> [PROBLEM REQUIREMENTS]:
Go through the listing and return every line with "binder" in it.

> [STUDY MATERIAL]:

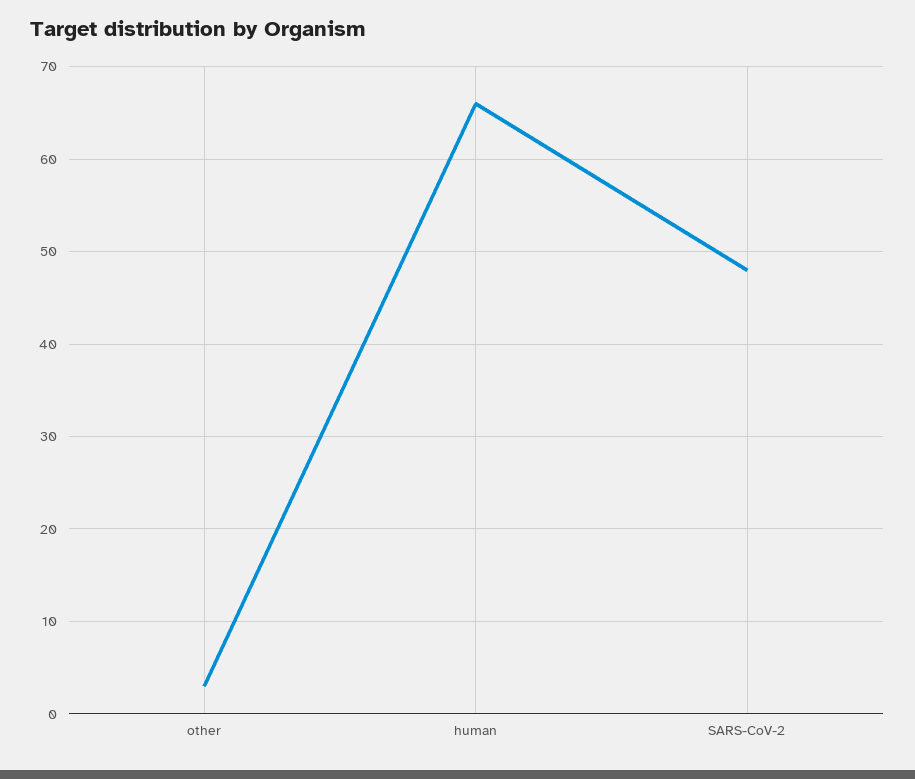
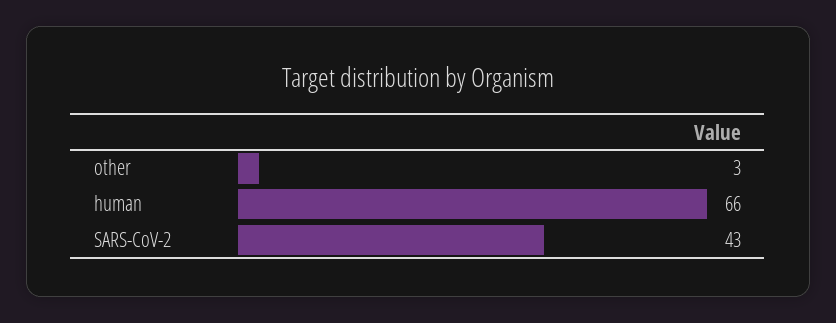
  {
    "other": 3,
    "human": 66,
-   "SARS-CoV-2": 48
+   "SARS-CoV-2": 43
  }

...

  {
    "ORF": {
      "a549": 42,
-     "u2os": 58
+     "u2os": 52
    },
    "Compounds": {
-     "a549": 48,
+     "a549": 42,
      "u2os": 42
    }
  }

...

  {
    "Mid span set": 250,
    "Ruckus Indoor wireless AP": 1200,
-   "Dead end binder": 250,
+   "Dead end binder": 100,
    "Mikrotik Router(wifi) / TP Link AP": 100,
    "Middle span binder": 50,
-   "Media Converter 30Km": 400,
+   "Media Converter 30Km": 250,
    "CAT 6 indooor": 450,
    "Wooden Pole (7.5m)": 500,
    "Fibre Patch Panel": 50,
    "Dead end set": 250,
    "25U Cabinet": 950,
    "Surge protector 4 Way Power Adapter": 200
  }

> [TASK ANSWER]:
-   "Dead end binder": 250,
+   "Dead end binder": 100,
    "Middle span binder": 50,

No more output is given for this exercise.